Journal of clinical research in pediatric endocrinology | 2019
Carney Complex: Unusual Presentation
Abstract
Carney complex (CNC) is multiple neoplasia syndrome characterized by pigmented lesions of the skin and mucosa, cardiac, cutaneous and other myxomas, and multiple endocrine and non– endocrine tumors. Most of the cases have an inactivating mutation in PRKAR1A gene. Osteochondromyxoma (OMX) is an extremely rare myxomatous tumor of bone, affecting 1% of CNC patients. Large cell calcifying Sertoli cell tumor (LCCSCT) is a testicular tumor affecting more than 75 % of males with CNC. Here, we report a atypical case of CNC without typical pigmented skin lesions, presenting with a bone based tumor as the first manifestation. At first, the patient had recurrent, local invasive intranasal tumor without definite diagnosis. Further clinical developments during follow up, central precocious puberty and testicular tumor with calcification, led the diagnosis of LCCSCT, a CNC related tumor.
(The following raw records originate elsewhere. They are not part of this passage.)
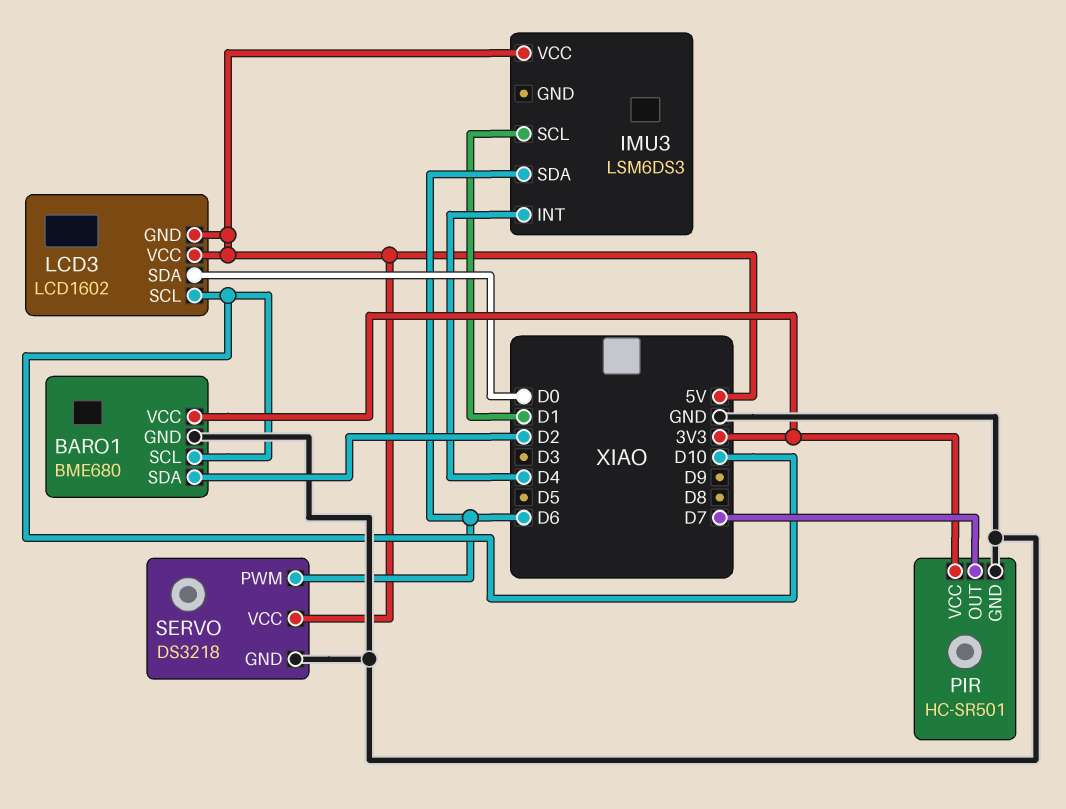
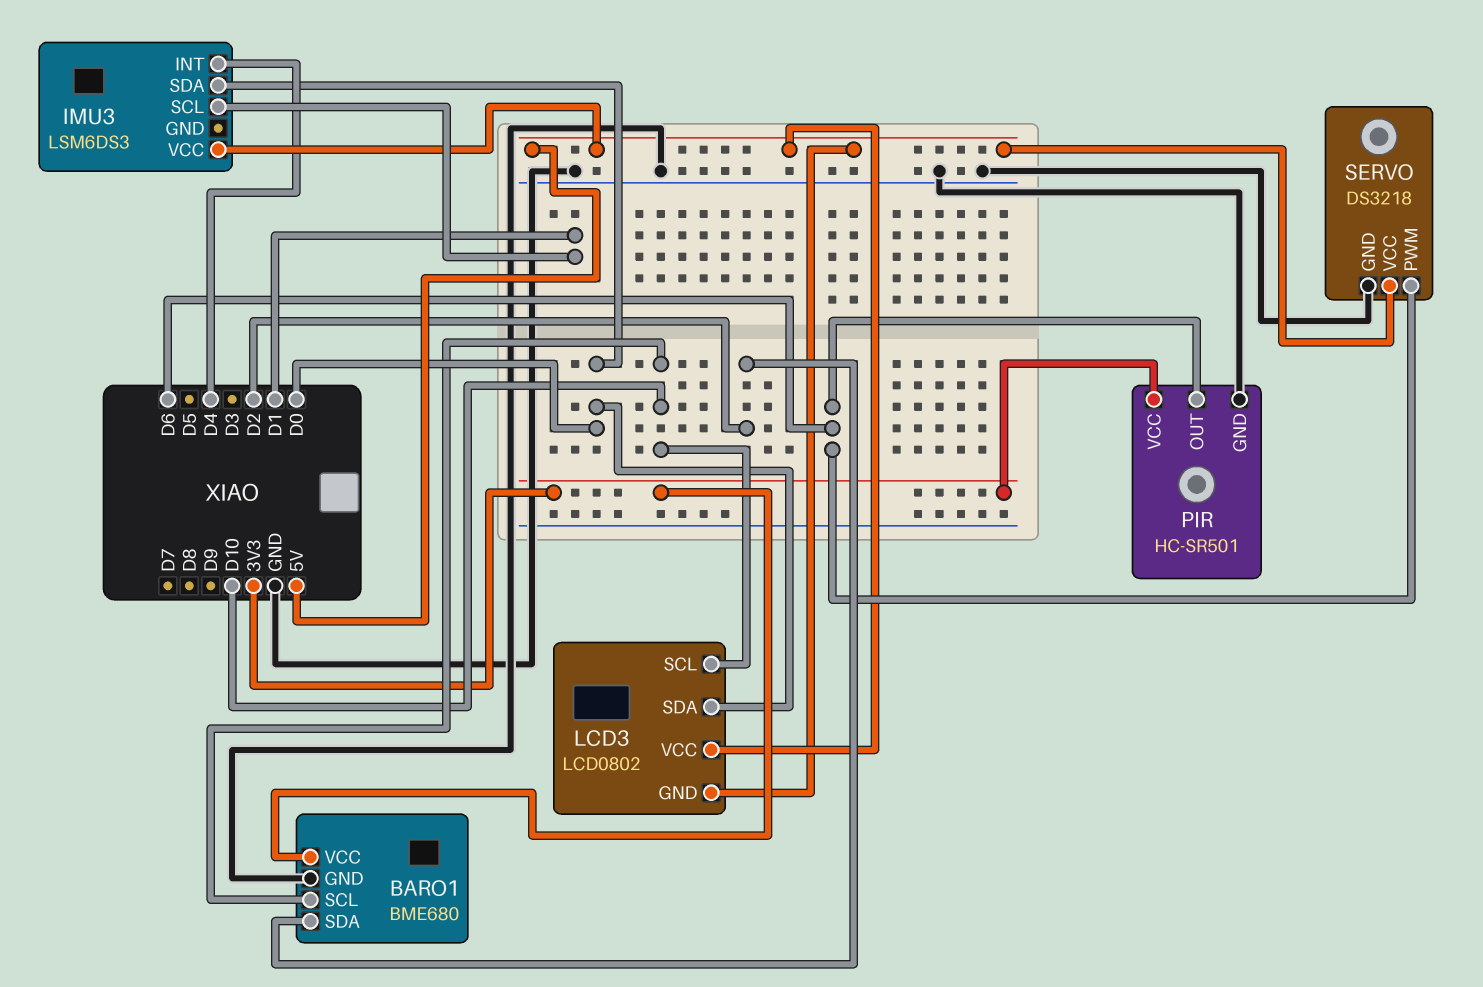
IMU3 pin SDA: D6 -> D0
LCD3: LCD1602 -> LCD0802
PIR pin OUT: D7 -> D6

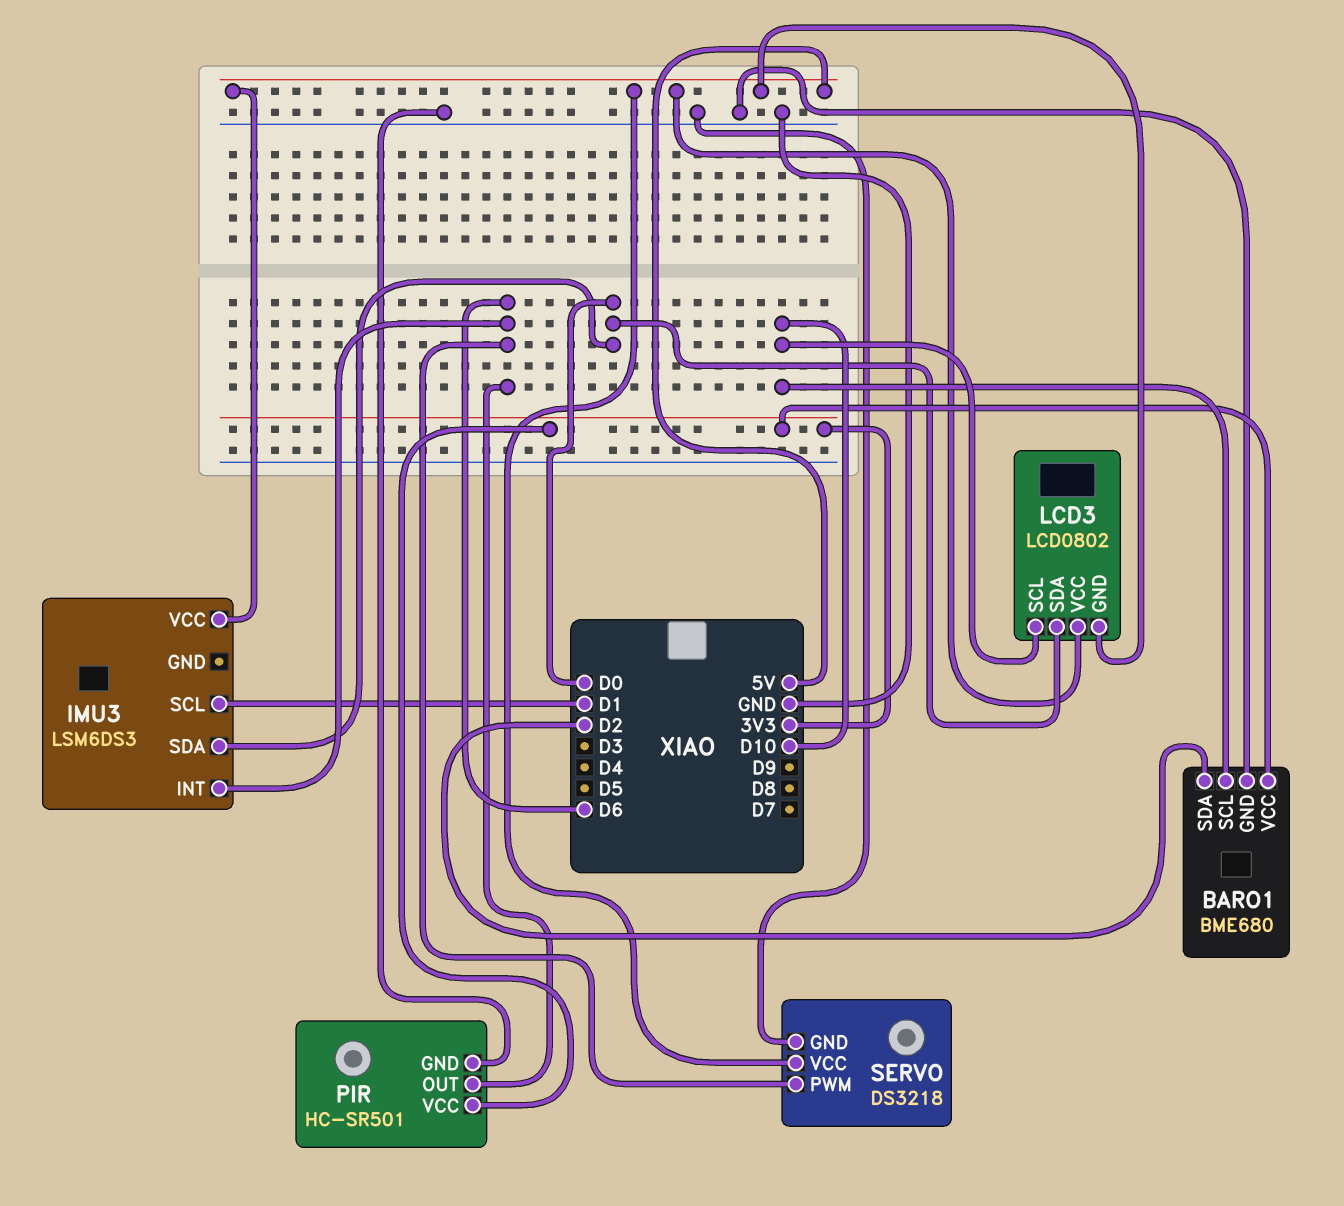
IMU3 pin INT: D4 -> D6

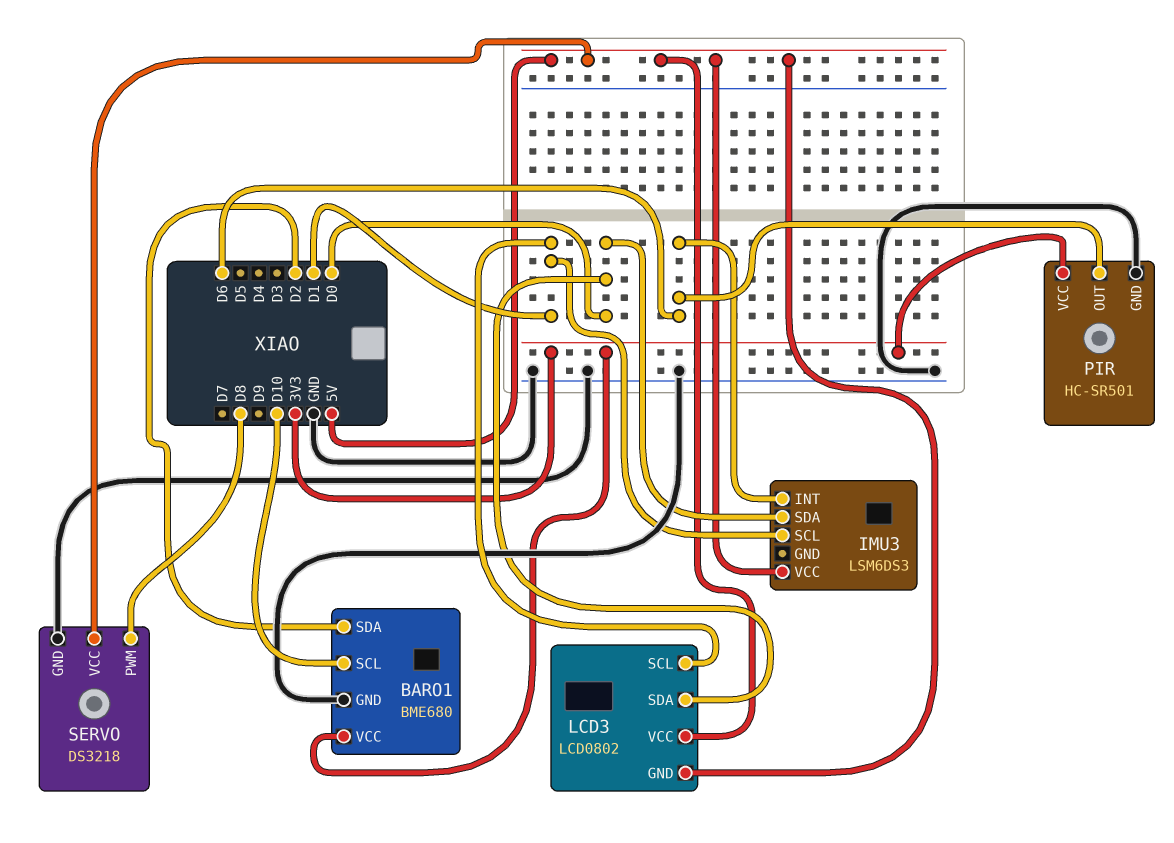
LCD3 pin SCL: D10 -> D1
SERVO pin PWM: D6 -> D8

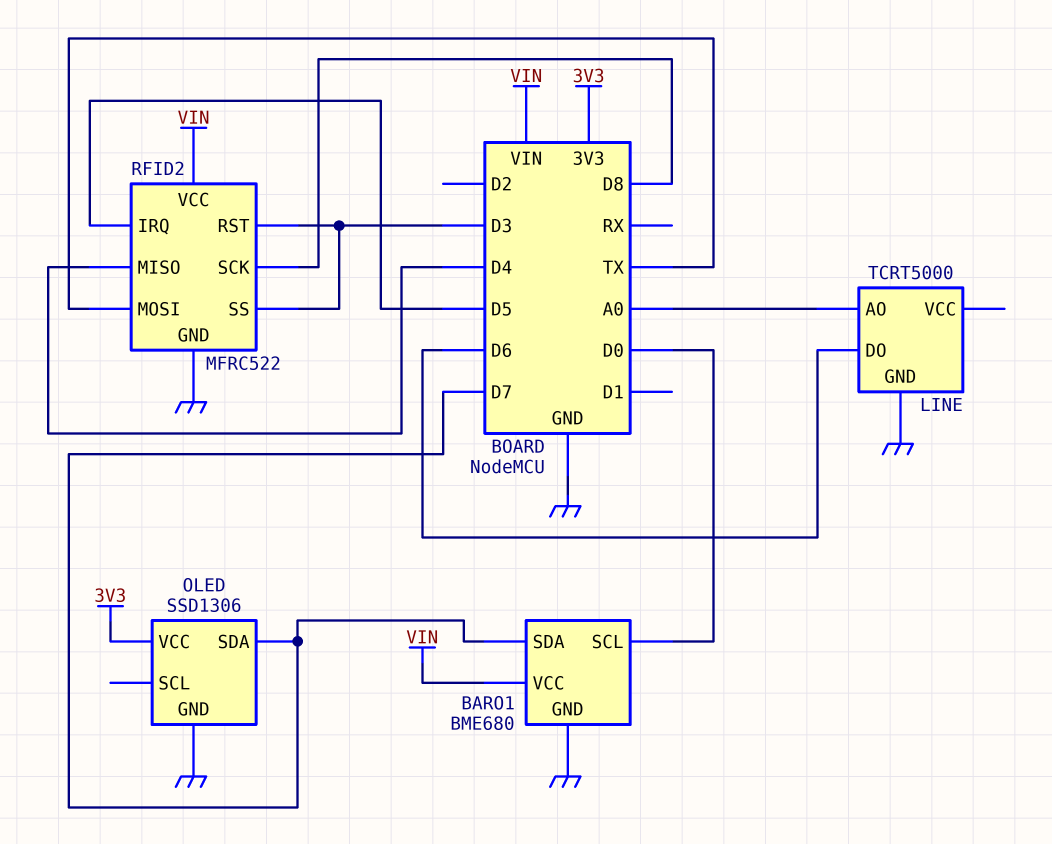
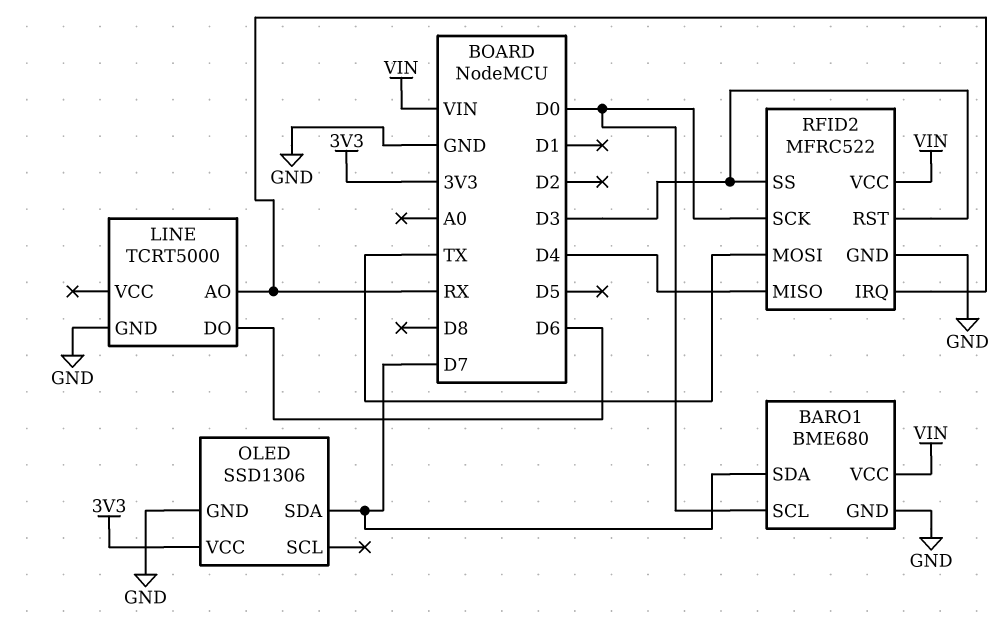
LINE pin AO: A0 -> RX
RFID2 pin IRQ: D5 -> RX
RFID2 pin SCK: D8 -> D0

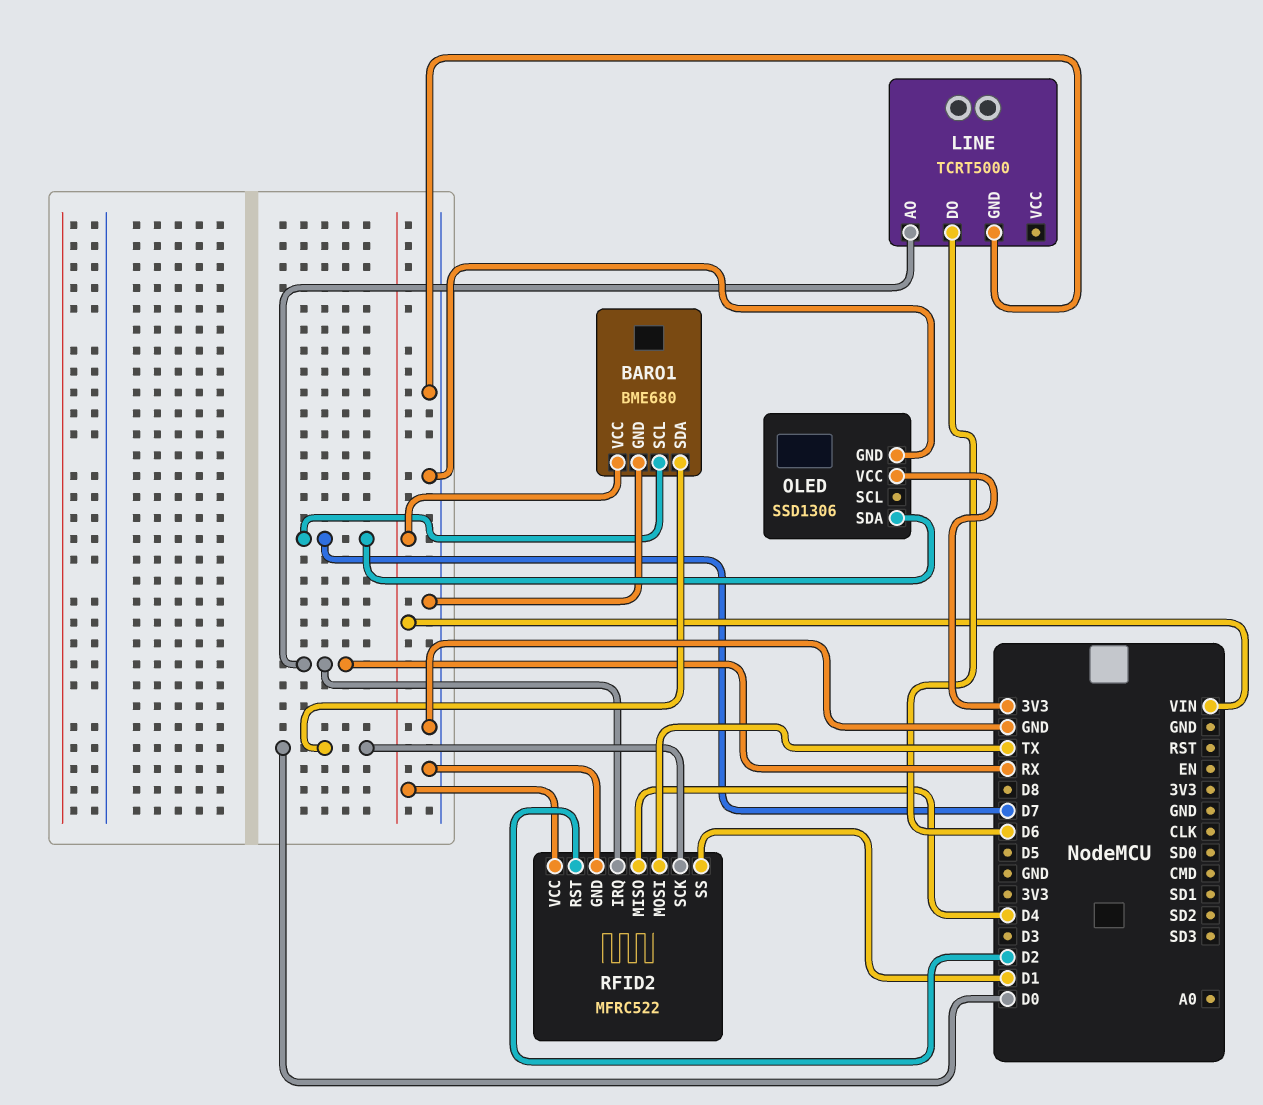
BARO1 pin SCL: D0 -> D7
BARO1 pin SDA: D7 -> D0
RFID2 pin RST: D3 -> D2
RFID2 pin SS: D3 -> D1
Histopathologic examination of intranasal tumor was reevaluated with this knowledge and OMX was diagnosed. Coexistence of OMX and LCCSCT suggested CNC. Genetic analysis revealed heterozygous non-sense p.Trp 224* (c.672G>A ) in PRKAR1A gene. In our case, the diagnosis of OMX was delayed, because it is extremely rare and little is known about this tumor. In this report, we wanted to emphasize osteochondromyxoma, as a component of CNC.